On 06/07/15 12:07, Paolo Bonzini wrote:
> 
> 
> On 06/07/2015 12:37, Christoffer Dall wrote:
>> I don't view it as 'the kernel requires this' but as 'the kernel will
>> not complain with arbitrary error code if you set the devid flag'
>> capability, and it's up to userspace (as usual) to provide the correct
>> arguments for things to work, and up to the kernel to ensure we don't
>> crash the system etc.
>>
>> Thus, if you want to advertise it as a capability, I would rather call
>> it KVM_CAP_MSI_DEVID.
> 
> I agree.  Does userspace know that ITS guests always require devid?
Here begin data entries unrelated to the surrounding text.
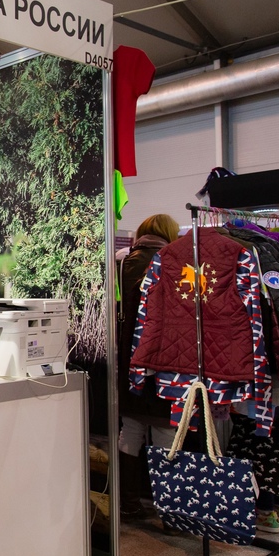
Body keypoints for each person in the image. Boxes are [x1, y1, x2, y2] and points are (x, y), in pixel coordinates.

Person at [116, 214, 180, 521]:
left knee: (130, 430)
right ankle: (168, 512)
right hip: (165, 360)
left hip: (127, 359)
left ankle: (128, 503)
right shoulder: (174, 262)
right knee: (166, 432)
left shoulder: (123, 263)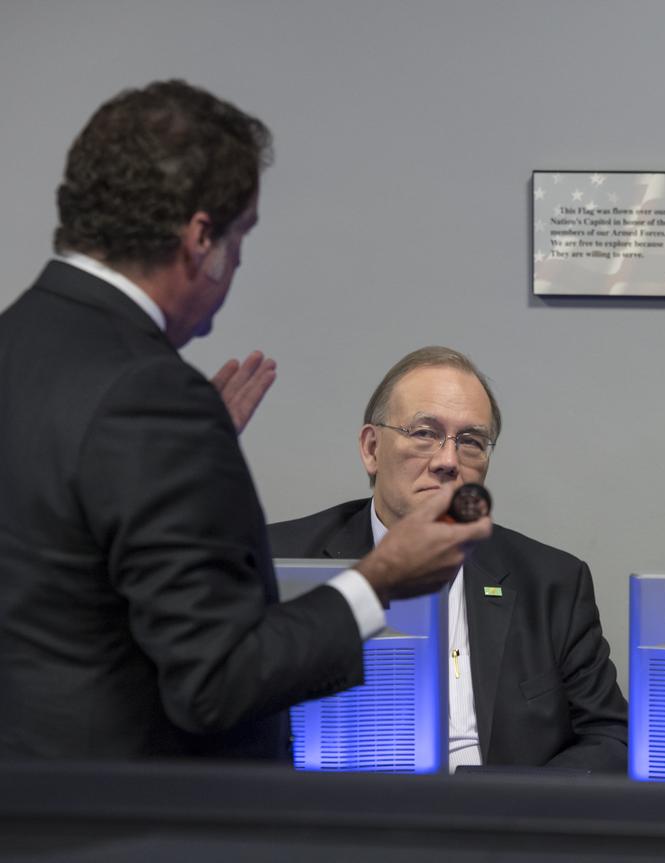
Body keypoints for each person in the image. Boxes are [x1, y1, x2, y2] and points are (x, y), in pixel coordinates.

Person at [0, 81, 489, 761]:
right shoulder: (150, 395)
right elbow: (215, 681)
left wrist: (185, 466)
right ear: (200, 237)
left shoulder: (20, 343)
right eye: (241, 236)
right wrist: (378, 578)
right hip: (123, 819)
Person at [269, 346, 629, 773]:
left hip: (495, 825)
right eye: (424, 433)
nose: (447, 461)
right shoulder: (282, 560)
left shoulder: (552, 583)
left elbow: (610, 738)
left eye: (471, 442)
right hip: (338, 819)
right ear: (371, 448)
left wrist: (514, 806)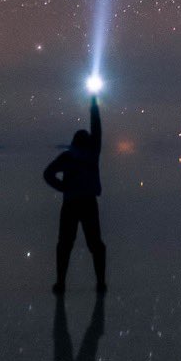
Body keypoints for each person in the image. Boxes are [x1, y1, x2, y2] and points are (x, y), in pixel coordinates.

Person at [43, 95, 107, 295]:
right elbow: (97, 130)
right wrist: (94, 105)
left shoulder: (69, 157)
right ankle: (100, 283)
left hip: (72, 204)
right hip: (85, 203)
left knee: (66, 244)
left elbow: (47, 174)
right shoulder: (90, 154)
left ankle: (61, 283)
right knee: (93, 244)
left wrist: (63, 187)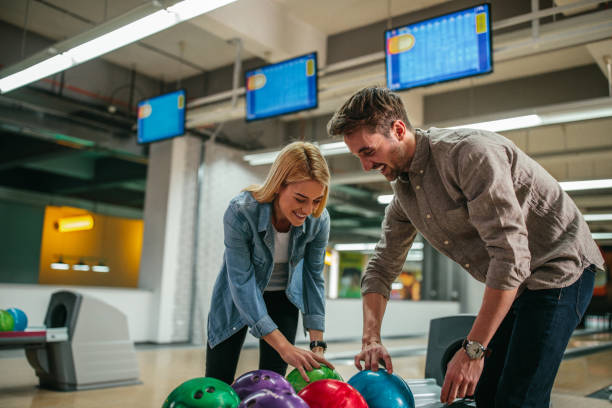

Well, as we are about to implement this: yes. But the issue is that MSI
injection and GSI routing code is generic PCI code in userland (at least
in kvmtool, guess in QEMU, too), so I don't want to pull in any kind of
ARM specific code in there. The idea is to always provide the device ID
from the PCI code (for PCI devices it's just the B/D/F triplet), but
only send it to the kernel if needed. Querying a KVM capability is
perfectly fine for this IMO.

> I
> guess it's okay to return -EINVAL if the userspace doesn't set the flag
> but the virtual hardware requires it.

Yes, that is what I do in the kernel implementation. And that is
perfectly fine: the ITS emulation does not work without a device ID, the
ITS driver in the guest assigns the very same payload (and address) to
different devices, so there is no way to tell the MSIs apart without a
unique device ID.

Thanks,
Andre.

> 
> Paolo
> 
>> The question is if userspace code that sets the devid flag will anyway
>> depend on some discovery mechanism of whether or not the kernel supports
>> arm64 irqfd etc. and if so, can we be sure to add the required support
>> at once in the kernel so that EINVAL never means 'you set the flags
>> field on the ioctl on an old kernel'?
>>
>> This smells an awful lot like a capability to me.